For the wrath of God is revealed from heaven against all ungodliness and unrighteousness of people, who through unrighteousness hold back [suppress] the truth. This is because that which is known about God is visible to them. For God has enlightened them. For his invisible qualities, namely his eternal power and divine nature, have been clearly seen, ever since the creation of the world, in the things that have been made. So they are without excuse. This is because, although they knew about God, they did not glorify him as God, nor did they give him thanks. Instead, they became foolish in their thoughts, and their senseless hearts were darkened. They claimed to be wise, but they became foolish. They exchanged the glory of the imperishable God for the likenesses of an image of perishable man, of birds, of four-footed beasts, and of creeping things. Therefore God gave them over to the lusts of their hearts for uncleanness, for their bodies to be dishonored among themselves. It is they who exchanged the truth of God for a lie, and who worshiped and served the creation instead of the Creator, who is praised forever. Amen (Romans 1:18–25).

Purpose is the starting point of Christian economic analysis: how and why people act economically. Economics is the study of a specific form of human action. What is called economic science is a narrow theory of how and why people act in the judicial context of the market process, which is a gigantic action that is governed by the judicial principle of high bid wins.

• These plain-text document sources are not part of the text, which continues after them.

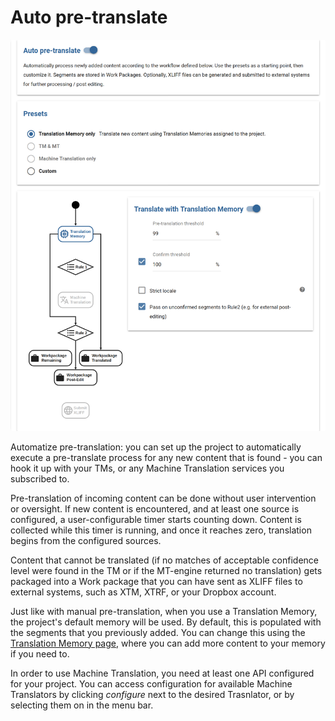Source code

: # Auto pre-translate

![Auto pre-translate settings](/img/dashboard2/apt.png)

Automatize pre-translation: you can set up the project to automatically execute a pre-translate process for any new content that is found - you can hook it up with your TMs, or any Machine Translation services you subscribed to.

Pre-translation of incoming content can be done without user intervention or oversight. If new content is encountered, and at least one source is configured, a user-configurable timer starts counting down. Content is collected while this timer is running, and once it reaches zero, translation begins from the configured sources.

Content that cannot be translated (if no matches of acceptable confidence level were found in the TM or if the MT-engine returned no translation) gets packaged into a Work package that you can have sent as XLIFF files to external systems, such as XTM, XTRF, or your Dropbox account.

Just like with manual pre-translation, when you use a Translation Memory, the project's default memory will be used. By default, this is populated with the segments that you previously added. You can change this using the [Translation Memory page](../settings/translationmemory.html), where you can add more content to your memory if you need to.

In order to use Machine Translation, you need at least one API configured for your project. You can access configuration for available Machine Translators by clicking _configure_ next to the desired Trasnlator, or by selecting them on in the menu bar.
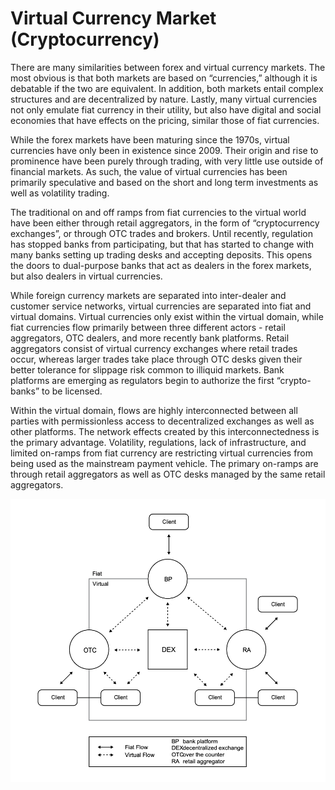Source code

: # Virtual Currency Market (Cryptocurrency)

There are many similarities between forex and virtual currency markets. The most obvious is that both markets are based on “currencies,” although it is debatable if the two are equivalent. In addition, both markets entail complex structures and are decentralized by nature. Lastly, many virtual currencies not only emulate fiat currency in their utility, but also have digital and social economies that have effects on the pricing, similar those of fiat currencies.

While the forex markets have been maturing since the 1970s, virtual currencies have only been in existence since 2009. Their origin and rise to prominence have been purely through trading, with very little use outside of financial markets. As such, the value of virtual currencies has been primarily speculative and based on the short and long term investments as well as volatility trading.

The traditional on and off ramps from  fiat currencies to the virtual world have been either through retail aggregators, in the form of “cryptocurrency exchanges”, or through OTC trades and brokers. Until recently, regulation has stopped banks from participating, but that has started to change with many banks setting up trading desks and accepting deposits. This opens the doors to dual-purpose banks that act as dealers in the forex markets, but also dealers in virtual currencies.

While foreign currency markets are separated into inter-dealer and customer service networks, virtual currencies are separated into fiat and virtual domains. Virtual currencies only exist within the virtual domain, while fiat currencies flow primarily between three different actors - retail aggregators, OTC dealers, and more recently bank platforms. Retail aggregators consist of virtual currency exchanges where retail trades occur, whereas larger trades take place through OTC desks given their better tolerance for slippage risk common to illiquid markets. Bank platforms are emerging as regulators begin to authorize the first “crypto-banks” to be licensed.

Within the virtual domain, flows  are highly interconnected between all parties with permissionless access to decentralized exchanges as well as other platforms. The network effects created by this interconnectedness is the primary advantage. Volatility, regulations, lack of infrastructure, and limited on-ramps from fiat currency are restricting virtual currencies from being used as the mainstream payment vehicle. The primary on-ramps are through retail aggregators as well as OTC desks managed by the same retail aggregators.

![](../.gitbook/assets/crypto-market.png)
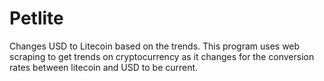 # Petlite
Changes USD to Litecoin based on the trends. 
This program uses web scraping to get trends on cryptocurrency as it changes for the conversion rates between litecoin and USD to be current.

Austrian School economics is by far the most forthright in basing its economic analysis on human purpose. This is why it is the closest school of humanistic economics to Christian economics. Rival schools of economics share its humanistic presuppositions about God, man, law, sanctions and time, but they do not share its purpose-based methodology, at least not to the same degree. To this extent, they are less faithful to economic causation. But all schools of academic economic thought rely on a theory of causation that silently invokes impersonal cosmic evolution, impersonal human evolution, and atheism. To this extent, they are all wrong. They begin with a false presupposition about creation. Therefore, they cannot logically end with an accurate assessment of the way the world works. Cornelius Van Til used an analogy of a series of buzz saws that are set at incorrect angles. None of them can cut straight. But the Austrian School’s buzz saw is closer to the biblical angle than the other schools of opinion on the issue of the centrality of purpose in economic analysis.